# Brano fornito:
Politica
Italia, paese fragile e sospeso
De Rita: «Cinque questioni per ripartire»
È un’Italia sospesa, fragile, piuttosto timorosa, quella che esce dall’indagine annuale del Censis affidata al 45° rapporto sulla situazione sociale del Paese, presentato stamane a Roma.
Vittima dei poteri finanziari
«Il Paese sembra soggetto a pericolo incombente, che viene da lontano», ha premesso Giuseppe Roma, direttore dell’istituto di ricerca. Vittima dei poteri finanziari, senza prospettive certe e profondamente inquieto. «La soceità italiana è come presa da una doppia dialettica. Da un lato la crisi di liquidità che può diventare insolvenza e compromettere benessere economico e patrimoniale risulta agli italiani un enigma. Sappiano la rappresentazione ma non capiamo l’origine». Quanto alla seconda dialettica (altrettanto lontana), ha a che fare con il debito complessivo. «Siamo in un bagno di incertezza da almeno 15 anni». Ciò nonostante, gli italiani sono pronti a fare sacrifici, a entrare in gioco:è il 57,3%. Un segnale positivo. «Sono tre le cose che più colpiscono nelle virtù italiane oggi messe sotto stress»: le identità plurime di questo paese, il ruolo della famiglia, la reputazione».
Identità plurime
Il 46% dei cittadini si dichiara «italiano»; i «localisti» sono il 31,3% e si riconoscono nei Comuni, nelle regioni o nelle aree territoriali di appartenenza; i «cittadini del mondo», che si identificano nell’Europa o nel globale, sono il 15,4%; i «solipsisti», che si riconoscono solo in se stessi, sono il 7,3%. Ancora oggi i pilastri del nostro stare insieme fanno perno sul senso della famiglia, indicata dal 65,4% come elemento che accomuna gli italiani. Seguono il gusto per la qualità della vita (25%), la tradizione religiosa (21,5%), l’amore per il bello (20%). Cosa dovrebbe essere messo subito al centro dell’attenzione collettiva per costruire un’Italia più forte? Per più del 50% la riduzione delle diseguaglianze economiche. Moralità e onestà (55,5%) e rispetto per gli altri (53,5%) sono i valori guida indicati dalla maggioranza degli italiani. Ed emerge la stanchezza per le tante furbizie e violazioni delle regole. L’81% condanna duramente l’evasione fiscale: il 43% la reputa moralmente inaccettabile perché le tasse vanno pagate tutte e per intero, per il 38% chi non le paga arreca un danno ai cittadini onesti.

# Lavoro richiesto:
Ripeti parola per parola il passo dell'articolo sul rapporto Censis compreso tra "È un’Italia sospesa, fragile, piuttosto" e "stamane a Roma.", estremi inclusi. Il materiale che segue non ha alcun ruolo in questo lavoro.

(Voci archiviate del dataset)
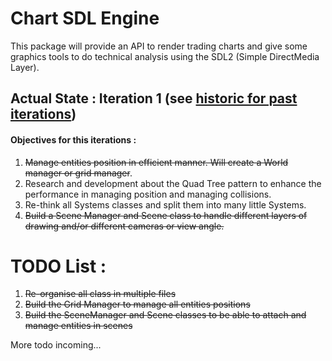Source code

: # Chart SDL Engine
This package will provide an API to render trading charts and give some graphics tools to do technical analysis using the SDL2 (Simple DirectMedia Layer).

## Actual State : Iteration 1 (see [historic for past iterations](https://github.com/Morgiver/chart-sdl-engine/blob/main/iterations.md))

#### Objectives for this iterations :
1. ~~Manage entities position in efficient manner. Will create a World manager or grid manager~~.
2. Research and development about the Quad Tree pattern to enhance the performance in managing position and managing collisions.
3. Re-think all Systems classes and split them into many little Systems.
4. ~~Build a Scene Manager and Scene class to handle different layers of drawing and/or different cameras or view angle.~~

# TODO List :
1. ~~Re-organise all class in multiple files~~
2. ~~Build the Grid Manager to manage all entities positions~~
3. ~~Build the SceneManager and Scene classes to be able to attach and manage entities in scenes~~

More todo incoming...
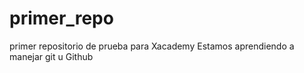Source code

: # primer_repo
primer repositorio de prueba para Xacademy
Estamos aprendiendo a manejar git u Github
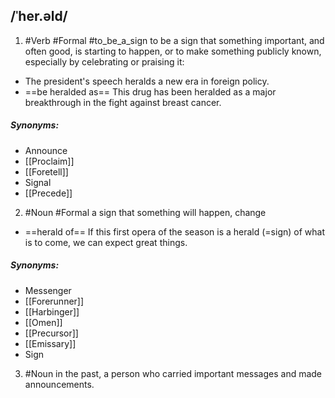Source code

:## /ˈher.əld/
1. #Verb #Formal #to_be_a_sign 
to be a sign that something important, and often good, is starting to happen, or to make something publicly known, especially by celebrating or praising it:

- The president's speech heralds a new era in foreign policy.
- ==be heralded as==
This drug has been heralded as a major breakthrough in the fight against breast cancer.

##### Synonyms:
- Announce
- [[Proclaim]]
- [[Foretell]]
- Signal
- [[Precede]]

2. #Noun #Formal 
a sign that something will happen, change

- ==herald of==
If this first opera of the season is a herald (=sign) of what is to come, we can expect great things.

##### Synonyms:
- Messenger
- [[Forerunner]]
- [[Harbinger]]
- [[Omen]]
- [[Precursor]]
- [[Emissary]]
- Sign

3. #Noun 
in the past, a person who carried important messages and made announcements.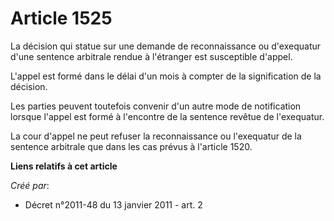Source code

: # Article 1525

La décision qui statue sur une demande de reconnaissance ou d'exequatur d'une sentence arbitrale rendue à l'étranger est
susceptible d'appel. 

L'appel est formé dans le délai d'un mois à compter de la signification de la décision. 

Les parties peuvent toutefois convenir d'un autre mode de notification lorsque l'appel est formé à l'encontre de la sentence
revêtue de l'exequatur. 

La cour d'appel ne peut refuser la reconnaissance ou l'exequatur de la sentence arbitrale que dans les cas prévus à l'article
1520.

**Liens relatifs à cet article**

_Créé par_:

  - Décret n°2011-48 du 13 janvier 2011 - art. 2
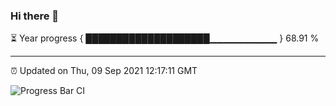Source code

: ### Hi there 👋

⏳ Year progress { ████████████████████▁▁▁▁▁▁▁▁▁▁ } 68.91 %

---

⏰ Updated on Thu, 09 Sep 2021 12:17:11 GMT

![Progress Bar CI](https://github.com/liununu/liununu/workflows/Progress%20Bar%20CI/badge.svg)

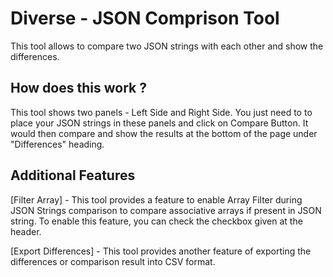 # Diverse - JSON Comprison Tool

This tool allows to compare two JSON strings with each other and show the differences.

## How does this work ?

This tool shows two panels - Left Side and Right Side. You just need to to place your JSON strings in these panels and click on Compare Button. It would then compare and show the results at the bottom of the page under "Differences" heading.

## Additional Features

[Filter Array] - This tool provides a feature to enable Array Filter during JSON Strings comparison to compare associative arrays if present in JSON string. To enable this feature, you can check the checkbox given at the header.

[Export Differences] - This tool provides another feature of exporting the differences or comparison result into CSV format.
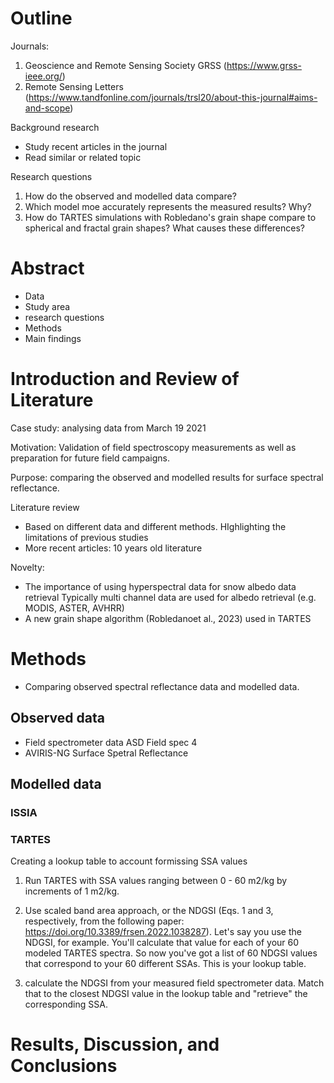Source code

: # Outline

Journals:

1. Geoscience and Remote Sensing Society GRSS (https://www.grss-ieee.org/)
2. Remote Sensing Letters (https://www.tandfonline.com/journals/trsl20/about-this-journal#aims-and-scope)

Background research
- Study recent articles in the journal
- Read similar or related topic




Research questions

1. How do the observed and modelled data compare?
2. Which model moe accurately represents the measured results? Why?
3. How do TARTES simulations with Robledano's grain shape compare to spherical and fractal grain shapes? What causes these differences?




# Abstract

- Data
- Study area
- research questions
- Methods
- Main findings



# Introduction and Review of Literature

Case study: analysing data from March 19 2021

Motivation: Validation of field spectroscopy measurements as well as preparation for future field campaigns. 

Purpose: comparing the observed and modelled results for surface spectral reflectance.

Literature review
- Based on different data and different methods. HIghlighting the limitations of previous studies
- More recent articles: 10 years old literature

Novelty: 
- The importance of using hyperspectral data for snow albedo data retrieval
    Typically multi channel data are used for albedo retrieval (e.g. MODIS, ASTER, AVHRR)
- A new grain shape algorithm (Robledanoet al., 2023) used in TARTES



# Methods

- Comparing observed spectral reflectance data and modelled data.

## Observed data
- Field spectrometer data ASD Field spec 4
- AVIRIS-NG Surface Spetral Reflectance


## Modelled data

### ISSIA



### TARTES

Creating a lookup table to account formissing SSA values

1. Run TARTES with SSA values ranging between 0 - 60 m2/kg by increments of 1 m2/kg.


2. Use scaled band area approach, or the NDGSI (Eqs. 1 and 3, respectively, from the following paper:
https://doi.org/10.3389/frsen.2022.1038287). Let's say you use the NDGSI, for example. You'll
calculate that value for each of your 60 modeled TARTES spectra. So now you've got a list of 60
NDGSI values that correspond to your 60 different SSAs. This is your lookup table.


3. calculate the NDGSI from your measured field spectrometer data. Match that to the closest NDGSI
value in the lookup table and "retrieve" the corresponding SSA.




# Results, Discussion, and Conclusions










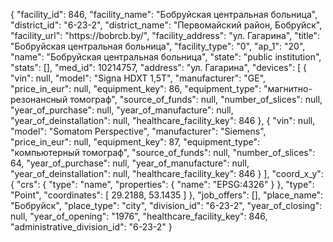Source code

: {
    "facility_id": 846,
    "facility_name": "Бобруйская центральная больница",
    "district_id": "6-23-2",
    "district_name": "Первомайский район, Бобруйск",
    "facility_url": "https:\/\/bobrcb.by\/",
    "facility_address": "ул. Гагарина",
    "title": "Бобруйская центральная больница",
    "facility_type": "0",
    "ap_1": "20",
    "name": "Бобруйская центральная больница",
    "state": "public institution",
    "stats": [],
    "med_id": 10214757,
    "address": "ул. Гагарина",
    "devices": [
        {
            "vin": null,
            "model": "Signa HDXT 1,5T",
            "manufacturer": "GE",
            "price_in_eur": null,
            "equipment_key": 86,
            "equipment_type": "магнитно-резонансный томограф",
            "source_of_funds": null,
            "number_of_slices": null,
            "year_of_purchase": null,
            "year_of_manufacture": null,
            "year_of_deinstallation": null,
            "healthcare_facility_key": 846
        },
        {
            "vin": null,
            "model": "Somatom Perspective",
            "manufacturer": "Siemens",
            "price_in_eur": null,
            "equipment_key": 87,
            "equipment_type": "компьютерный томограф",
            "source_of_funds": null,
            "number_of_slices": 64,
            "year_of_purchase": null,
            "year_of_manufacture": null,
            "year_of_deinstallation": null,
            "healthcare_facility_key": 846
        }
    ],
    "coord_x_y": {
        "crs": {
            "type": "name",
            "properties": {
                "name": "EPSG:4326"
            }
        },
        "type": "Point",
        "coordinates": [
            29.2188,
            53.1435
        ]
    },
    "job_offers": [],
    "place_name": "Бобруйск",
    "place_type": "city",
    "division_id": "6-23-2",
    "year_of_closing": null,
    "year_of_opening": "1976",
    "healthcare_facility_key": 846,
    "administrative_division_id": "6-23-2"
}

...

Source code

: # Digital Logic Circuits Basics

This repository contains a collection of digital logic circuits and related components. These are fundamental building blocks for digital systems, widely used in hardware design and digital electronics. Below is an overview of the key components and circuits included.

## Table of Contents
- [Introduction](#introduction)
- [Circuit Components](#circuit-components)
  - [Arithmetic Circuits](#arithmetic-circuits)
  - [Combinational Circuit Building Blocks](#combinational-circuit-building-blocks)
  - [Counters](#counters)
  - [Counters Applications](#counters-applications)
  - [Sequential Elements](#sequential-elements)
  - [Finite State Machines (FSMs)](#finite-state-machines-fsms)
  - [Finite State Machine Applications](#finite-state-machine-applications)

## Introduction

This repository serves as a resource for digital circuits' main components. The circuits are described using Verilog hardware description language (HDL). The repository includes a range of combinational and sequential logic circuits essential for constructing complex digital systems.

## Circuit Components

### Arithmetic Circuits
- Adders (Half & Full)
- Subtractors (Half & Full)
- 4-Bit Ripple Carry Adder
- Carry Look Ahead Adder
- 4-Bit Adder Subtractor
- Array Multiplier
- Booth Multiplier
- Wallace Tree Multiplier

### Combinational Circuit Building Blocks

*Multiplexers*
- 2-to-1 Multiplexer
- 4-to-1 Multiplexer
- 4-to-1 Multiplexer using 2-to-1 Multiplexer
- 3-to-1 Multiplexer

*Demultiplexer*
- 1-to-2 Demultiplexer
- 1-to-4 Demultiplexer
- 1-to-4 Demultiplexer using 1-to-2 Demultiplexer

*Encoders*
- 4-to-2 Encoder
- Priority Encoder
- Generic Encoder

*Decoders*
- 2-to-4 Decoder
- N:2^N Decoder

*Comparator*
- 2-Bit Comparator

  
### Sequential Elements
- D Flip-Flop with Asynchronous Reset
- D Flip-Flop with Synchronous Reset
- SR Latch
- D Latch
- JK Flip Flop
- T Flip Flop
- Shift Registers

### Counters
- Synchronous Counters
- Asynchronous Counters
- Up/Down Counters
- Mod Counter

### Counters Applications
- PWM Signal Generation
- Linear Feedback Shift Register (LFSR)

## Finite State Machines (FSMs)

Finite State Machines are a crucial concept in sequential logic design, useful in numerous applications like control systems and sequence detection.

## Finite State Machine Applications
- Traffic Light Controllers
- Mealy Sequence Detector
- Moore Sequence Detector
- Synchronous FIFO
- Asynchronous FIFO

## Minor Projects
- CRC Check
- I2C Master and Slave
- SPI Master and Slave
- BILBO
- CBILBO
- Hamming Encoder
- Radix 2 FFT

==

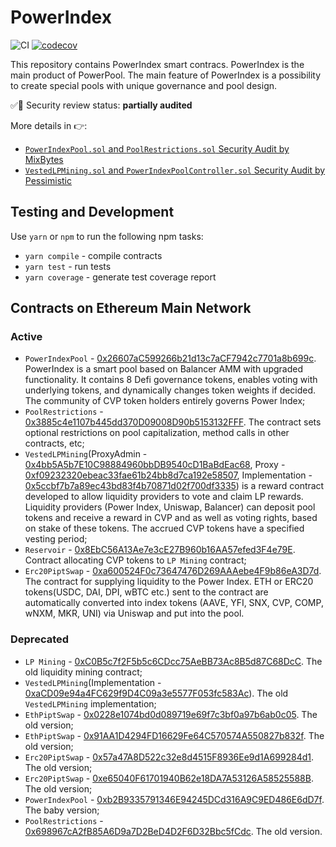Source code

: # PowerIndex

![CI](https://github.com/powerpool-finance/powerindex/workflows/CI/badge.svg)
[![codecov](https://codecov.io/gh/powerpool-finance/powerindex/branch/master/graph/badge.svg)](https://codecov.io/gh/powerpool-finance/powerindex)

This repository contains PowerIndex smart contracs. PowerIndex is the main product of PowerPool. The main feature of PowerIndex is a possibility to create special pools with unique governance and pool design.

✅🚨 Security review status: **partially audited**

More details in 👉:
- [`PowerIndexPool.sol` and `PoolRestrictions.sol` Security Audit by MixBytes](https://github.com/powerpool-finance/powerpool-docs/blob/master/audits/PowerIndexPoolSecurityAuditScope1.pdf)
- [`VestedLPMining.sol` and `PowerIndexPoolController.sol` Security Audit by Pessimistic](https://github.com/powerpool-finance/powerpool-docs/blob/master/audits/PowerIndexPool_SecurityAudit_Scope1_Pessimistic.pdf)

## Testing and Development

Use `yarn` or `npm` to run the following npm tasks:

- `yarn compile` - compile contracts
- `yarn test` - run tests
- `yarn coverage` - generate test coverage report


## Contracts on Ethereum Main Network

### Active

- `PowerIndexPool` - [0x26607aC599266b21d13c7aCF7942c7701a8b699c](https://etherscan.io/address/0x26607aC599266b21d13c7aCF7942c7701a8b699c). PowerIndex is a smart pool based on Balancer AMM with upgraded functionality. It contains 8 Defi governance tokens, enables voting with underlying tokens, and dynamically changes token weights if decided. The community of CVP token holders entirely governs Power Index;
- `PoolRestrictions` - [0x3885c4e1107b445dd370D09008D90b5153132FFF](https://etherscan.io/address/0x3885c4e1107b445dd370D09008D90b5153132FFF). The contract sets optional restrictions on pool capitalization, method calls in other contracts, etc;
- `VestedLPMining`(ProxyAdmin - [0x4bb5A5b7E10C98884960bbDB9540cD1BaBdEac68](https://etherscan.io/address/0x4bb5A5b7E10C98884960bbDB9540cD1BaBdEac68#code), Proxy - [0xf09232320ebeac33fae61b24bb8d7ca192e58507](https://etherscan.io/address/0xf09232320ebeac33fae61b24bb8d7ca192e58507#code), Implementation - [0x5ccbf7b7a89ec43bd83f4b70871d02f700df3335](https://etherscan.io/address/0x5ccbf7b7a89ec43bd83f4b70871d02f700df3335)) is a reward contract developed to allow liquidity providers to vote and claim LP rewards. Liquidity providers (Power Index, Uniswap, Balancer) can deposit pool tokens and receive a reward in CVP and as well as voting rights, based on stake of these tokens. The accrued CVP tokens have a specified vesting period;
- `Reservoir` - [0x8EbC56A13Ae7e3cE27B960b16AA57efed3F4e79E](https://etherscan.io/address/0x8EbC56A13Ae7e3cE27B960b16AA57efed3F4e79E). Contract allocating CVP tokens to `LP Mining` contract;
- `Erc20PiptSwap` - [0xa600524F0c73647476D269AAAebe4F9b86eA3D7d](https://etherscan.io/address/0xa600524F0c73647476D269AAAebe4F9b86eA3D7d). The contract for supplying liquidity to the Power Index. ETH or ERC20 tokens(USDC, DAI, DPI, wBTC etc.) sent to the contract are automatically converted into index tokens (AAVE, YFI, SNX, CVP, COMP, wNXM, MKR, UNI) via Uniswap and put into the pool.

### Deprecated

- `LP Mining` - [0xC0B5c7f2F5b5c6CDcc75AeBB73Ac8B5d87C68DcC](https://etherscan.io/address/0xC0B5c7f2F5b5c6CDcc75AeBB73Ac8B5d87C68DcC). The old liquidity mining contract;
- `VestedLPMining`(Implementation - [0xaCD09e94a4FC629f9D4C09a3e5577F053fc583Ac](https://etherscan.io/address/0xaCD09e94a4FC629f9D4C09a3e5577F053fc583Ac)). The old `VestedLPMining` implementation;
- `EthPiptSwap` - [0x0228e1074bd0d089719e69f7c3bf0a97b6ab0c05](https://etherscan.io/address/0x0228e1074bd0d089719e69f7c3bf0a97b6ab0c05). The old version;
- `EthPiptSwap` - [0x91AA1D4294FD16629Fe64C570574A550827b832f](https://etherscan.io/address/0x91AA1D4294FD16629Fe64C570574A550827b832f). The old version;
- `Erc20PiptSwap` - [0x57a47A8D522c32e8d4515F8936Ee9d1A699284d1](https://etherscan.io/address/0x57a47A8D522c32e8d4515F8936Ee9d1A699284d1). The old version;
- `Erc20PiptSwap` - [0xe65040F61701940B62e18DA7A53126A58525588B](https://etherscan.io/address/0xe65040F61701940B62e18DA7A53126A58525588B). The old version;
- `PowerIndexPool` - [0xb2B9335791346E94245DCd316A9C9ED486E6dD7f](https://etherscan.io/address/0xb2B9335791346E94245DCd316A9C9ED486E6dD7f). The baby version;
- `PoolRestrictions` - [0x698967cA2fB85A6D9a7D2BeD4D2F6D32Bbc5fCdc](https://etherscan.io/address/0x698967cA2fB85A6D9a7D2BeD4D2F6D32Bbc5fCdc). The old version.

# Sezione risposta:
È un’Italia sospesa, fragile, piuttosto timorosa, quella che esce dall’indagine annuale del Censis affidata al 45° rapporto sulla situazione sociale del Paese, presentato stamane a Roma.